Names in this site follow the Japanese custom of family name first.

May 23, 2008

A Dose of Vertical - Publisher of Japanese mass fiction

Japanese popular culture is "cool" and for the first time in history, mass fiction is riding along on the high wave of manga popularity.

Although Nobel Prize winner Oe Kenzaburo is sadly lingering in the shadows, with too many important novels still going untranslated, today more popular fiction is being translated than ever before.
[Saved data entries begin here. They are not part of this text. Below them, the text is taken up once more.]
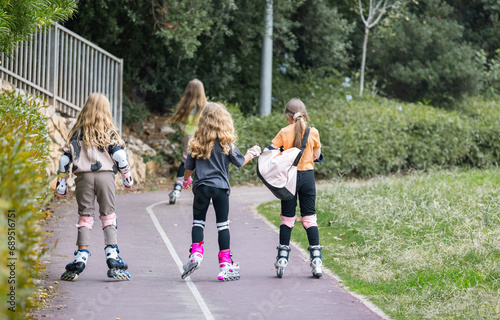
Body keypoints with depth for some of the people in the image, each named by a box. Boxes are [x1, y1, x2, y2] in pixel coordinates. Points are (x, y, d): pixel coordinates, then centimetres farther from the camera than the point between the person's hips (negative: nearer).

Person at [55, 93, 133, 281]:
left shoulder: (78, 132, 11)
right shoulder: (109, 132, 6)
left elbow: (66, 157, 8)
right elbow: (119, 155, -2)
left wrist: (61, 182, 12)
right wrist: (126, 176, 8)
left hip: (84, 176, 1)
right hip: (105, 175, -1)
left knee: (85, 216, 5)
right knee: (108, 215, 4)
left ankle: (81, 256, -3)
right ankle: (112, 255, -4)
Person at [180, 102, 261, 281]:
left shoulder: (197, 141, 1)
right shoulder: (226, 142, -6)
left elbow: (189, 166, 8)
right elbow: (239, 162, 1)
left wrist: (186, 180, 28)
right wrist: (252, 153, 21)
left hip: (201, 186, 2)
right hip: (220, 186, -2)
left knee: (198, 221, 12)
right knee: (223, 225, 3)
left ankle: (195, 253, -5)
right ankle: (225, 265, 5)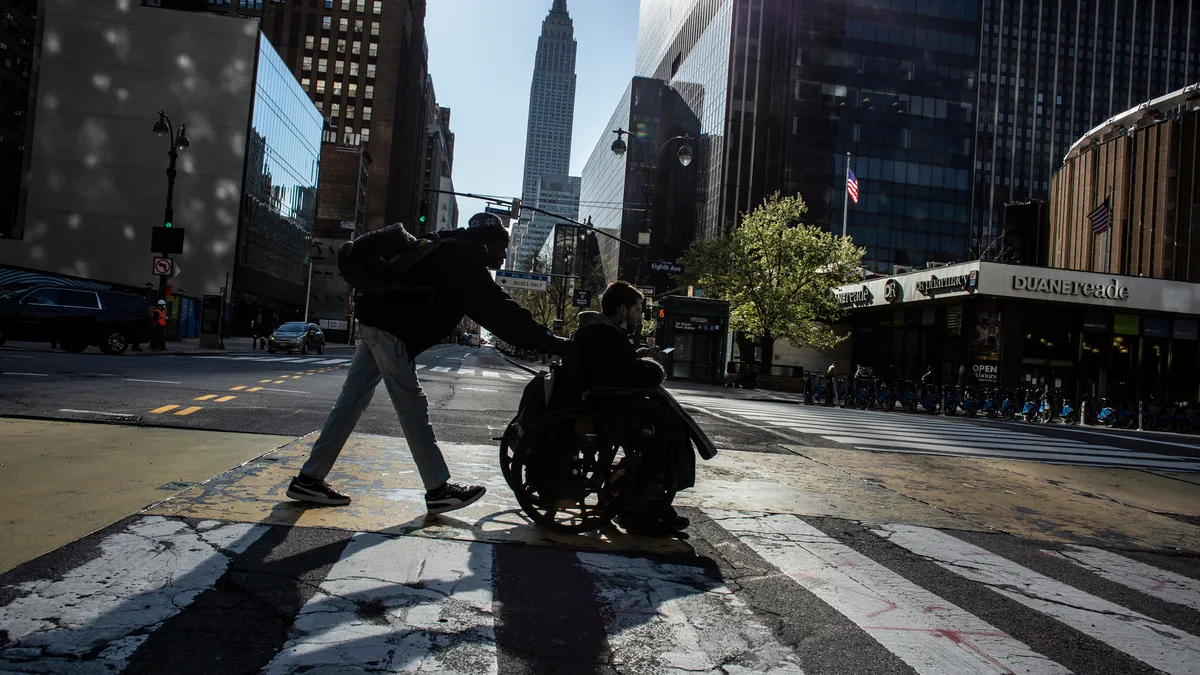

Long established companies like Kodansha International are playing a role in this, but surprisingly, the main actor is a tiny publisher called Vertical, Inc. (The name goes back to the fact that the Japanese script is (originally) written vertically.)

As the New York Times reported some years ago, the company was founded by Sakai Hiroki, a former book editor and business journalist, who in 1998 moved from Japan to the United States. With financial backing from a large Japanese newspaper (his former employer) and a trading house, he started publishing Japanese popular fiction, because he saw so little of it in bookstores outside of Japan.

That is not an easy venture, the selection from the vast ocean of mass fiction is all that counts. Popular fiction is perhaps even more difficult to bring to another culture than highbrow literature. On top of that, much - very much - of Japanese fiction is just cheap rubbish. That is the case everywhere, but especially so in Japan where authors are paid little and so have to go on writing and writing, churning out several books a year. After the initial few inspired books, even famous popular authors like Matsumoto Seicho descend into the hell of hack-work.

So what has Vertical come up with?
  • They started with a coup: the novels of Suzuki Koji, such as the complete Ring trilogy, Dark water etc.
  • Riding the manga wave, the first volumes of Buddha by Tezuka Osama, the godfather of Japanese comic art.
  • The Guin Saga by Kurimoto Kaoru. Vertical has published the first volumes of what promises to become a 100-volume series in the original Japanese. Pure escapist fantasy, about princely twins Rinda and Remus, who loose their kingdom but are helped by Guin, a creature with a human body but the head of a leopard. Think Edgar Rice Burroughs at his most unapologetic.
  • Shinjuku Shark by Osawa Arimasa. a hard-boiled police novel set in seedy Kabukicho. Review by Mark Schreiber.
  • Filmmaker Kitano Takeshi's Boy, three stories from his youth. Reviewed enthousiastically by Donald Richie in the Japan Times.
  • Zero over Berlin by Sasaki Joh tells about a (fictional) effort in 1940 to fly two prototype Zero fighters to Berlin, to help the Germans manufacture better planes. Review by Mark Schreiber.
  • Outlet. An intriguing New Age mystery by Taguchi Randy.
  • Naoko by bestseller mystery author Higashino Keigo. About a man whose wife dies in an accident after which their young daughter seems to be inhabited by the mother's personality.
  • The Crimson Labyrinth by Kishi Yusuke, a potboiler about something that seems to start out like a mysterious survival game...
  • And of course J-Horror by David Kalat, reviewed in these pages.

And much more, in all about 40 titles. It certainly is a very mixed bag and nothing if not exotic, although the publisher tries to stay away from cherryblossoms and other Japonisms.

Although this is a very laudable effort, I have the following small criticism (apart from the fact that I do not like all books selected and that some translations are rather monotonous): It would be more interesting to have novels written today, rather than fiction from the vast reservoir of the last decades, as is now the case. And when they start with an author, I would like Vertical to continue following that writer and continue translating his or her work (not only the odd trilogy).

Most of the books have been beautifully published, with cover art by Chip Kidd (now replaced by Peter Mendelsund). Certainly worth checking out for your next holiday reading.